# [ЗАДАНИЕ]
Объясните на основе отрывка о Мане, Берте и Эве, почему Эва обходит живопись Берты молчанием.

# [ВЫБРАННЫЙ ОТРЫВОК]
········

«Поначалу в этой скатерти надо выявить свет, а затем неосвещенные места. Полутона годятся только для гравюр из „Magasin pittoresque“. Складки обозначаются сами собой...»
Мане оживлен, он чувствует себя в присутствии этих женщин, скрывающих истинные чувства только благодаря воспитанию, весьма непринужденно. Гордая похвалами Мане, Эва обходит живопись Берты малопочтительным молчанием. Мадам Моризо ее терпеть не может. Берта при одном ее виде впадает в транс. Горящим взором она наблюдает за действиями соперницы, которая с раздражающим прилежанием пытается осуществить на практике советы Мане, ничуть не догадываясь о всей этой скрытой любовной игре, об этом балете ревности, где она, того не подозревая, выполняет роль третьего лишнего. «Самое главное – не утяжеляйте тона...»
Раздосадованная Берта покидает мастерскую, возвращается, снова уходит. Внезапно она соглашается на замужество, приготовленное ей одной из тех дамочек, для кого сватовство – призвание; но дело ограничилось «представлением» случайному будущему супругу – «вполне нелепому», как скажет Берта.
Мане – и это совершенно естественно – начал портрет Эвы. Но если портреты, написанные с Берты, давались ему необыкновенно легко, то этот стоит невероятных и непрекращающихся усилий. Берта следит за ними с язвительной радостью.

········

# [НАБОР ДАННЫХ]
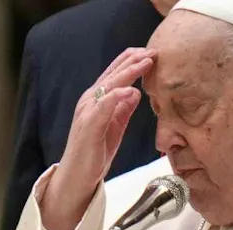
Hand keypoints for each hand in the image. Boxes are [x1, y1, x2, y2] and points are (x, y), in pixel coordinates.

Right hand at [41, 47, 155, 229]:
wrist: (78, 176)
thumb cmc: (95, 152)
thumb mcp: (115, 127)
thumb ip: (123, 109)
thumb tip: (136, 91)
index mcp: (98, 100)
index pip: (116, 74)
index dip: (133, 61)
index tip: (152, 53)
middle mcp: (90, 101)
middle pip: (113, 74)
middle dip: (134, 60)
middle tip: (154, 50)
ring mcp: (88, 112)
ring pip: (109, 85)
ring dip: (128, 72)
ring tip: (146, 62)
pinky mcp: (88, 126)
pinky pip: (103, 107)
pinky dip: (115, 96)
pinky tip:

········

# [ОТВЕТ]
Эва гордится похвалами Мане, поэтому обходит живопись Берты малопочтительным молчанием.